*** Provided records Section Begins ***

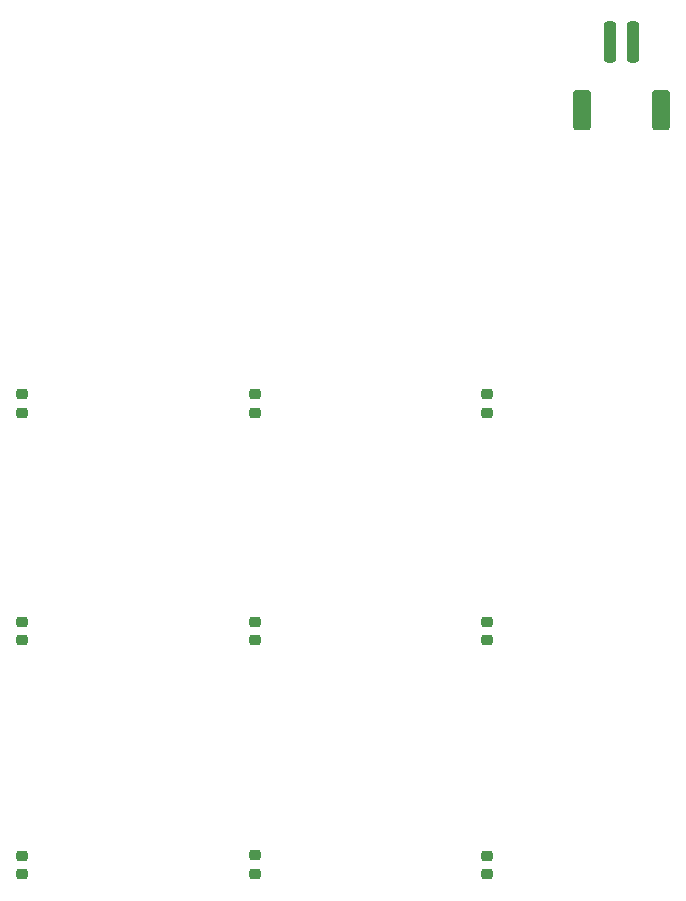
<source format=gbr>
%TF.GenerationSoftware,KiCad,Pcbnew,8.0.3*%
%TF.CreationDate,2024-07-18T02:13:28+08:00*%
%TF.ProjectId,sesto_remote_v2,73657374-6f5f-4726-956d-6f74655f7632,rev?*%
%TF.SameCoordinates,Original*%
%TF.FileFunction,Paste,Bot*%
%TF.FilePolarity,Positive*%
%FSLAX46Y46*%
G04 Gerber Fmt 4.6, Leading zero omitted, Abs format (unit mm)*
G04 Created by KiCad (PCBNEW 8.0.3) date 2024-07-18 02:13:28*
%MOMM*%
%LPD*%
G01*
G04 APERTURE LIST*
G04 Aperture macros list*
%AMRoundRect*
0 Rectangle with rounded corners*
0 $1 Rounding radius*
0 $2 $3 $4 $5 $6 $7 $8 $9 X,Y pos of 4 corners*
0 Add a 4 corners polygon primitive as box body*
4,1,4,$2,$3,$4,$5,$6,$7,$8,$9,$2,$3,0*
0 Add four circle primitives for the rounded corners*
1,1,$1+$1,$2,$3*
1,1,$1+$1,$4,$5*
1,1,$1+$1,$6,$7*
1,1,$1+$1,$8,$9*
0 Add four rect primitives between the rounded corners*
20,1,$1+$1,$2,$3,$4,$5,0*
20,1,$1+$1,$4,$5,$6,$7,0*
20,1,$1+$1,$6,$7,$8,$9,0*
20,1,$1+$1,$8,$9,$2,$3,0*%
G04 Aperture macros list end*
%ADD10RoundRect,0.250001X0.499999X1.449999X-0.499999X1.449999X-0.499999X-1.449999X0.499999X-1.449999X0*%
%ADD11RoundRect,0.250000X0.250000X1.500000X-0.250000X1.500000X-0.250000X-1.500000X0.250000X-1.500000X0*%
%ADD12RoundRect,0.218750X-0.256250X0.218750X-0.256250X-0.218750X0.256250X-0.218750X0.256250X0.218750X0*%
G04 APERTURE END LIST*
D10*
%TO.C,J4*%
X118170000Y-66540000D03*
X124870000Y-66540000D03*
D11*
X120520000Y-60790000D03*
X122520000Y-60790000D03*
%TD*%
D12*
%TO.C,D6*%
X110140000Y-109875000D03*
X110140000Y-111450000D03*
%TD*%
%TO.C,D3*%
X110140000Y-90612500D03*
X110140000Y-92187500D03*
%TD*%
%TO.C,D9*%
X110140000Y-129682500D03*
X110140000Y-131257500D03*
%TD*%
%TO.C,D7*%
X70750000Y-129702500D03*
X70750000Y-131277500D03*
%TD*%
%TO.C,D1*%
X70750000Y-90612500D03*
X70750000Y-92187500D03*
%TD*%
%TO.C,D5*%
X90510000Y-109875000D03*
X90510000Y-111450000D03*
%TD*%
%TO.C,D2*%
X90510000Y-90612500D03*
X90510000Y-92187500D03*
%TD*%
%TO.C,D8*%
X90510000Y-129675000D03*
X90510000Y-131250000D03*
%TD*%
%TO.C,D4*%
X70750000Y-109875000D03*
X70750000Y-111450000D03*
%TD*%
M02*

</source>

*** Provided records Section Ends ***

▶ Activity:
Pull every line containing the word "four" out of the material and copy it.

▶ Expected answer:
0 Add four circle primitives for the rounded corners*
0 Add four rect primitives between the rounded corners*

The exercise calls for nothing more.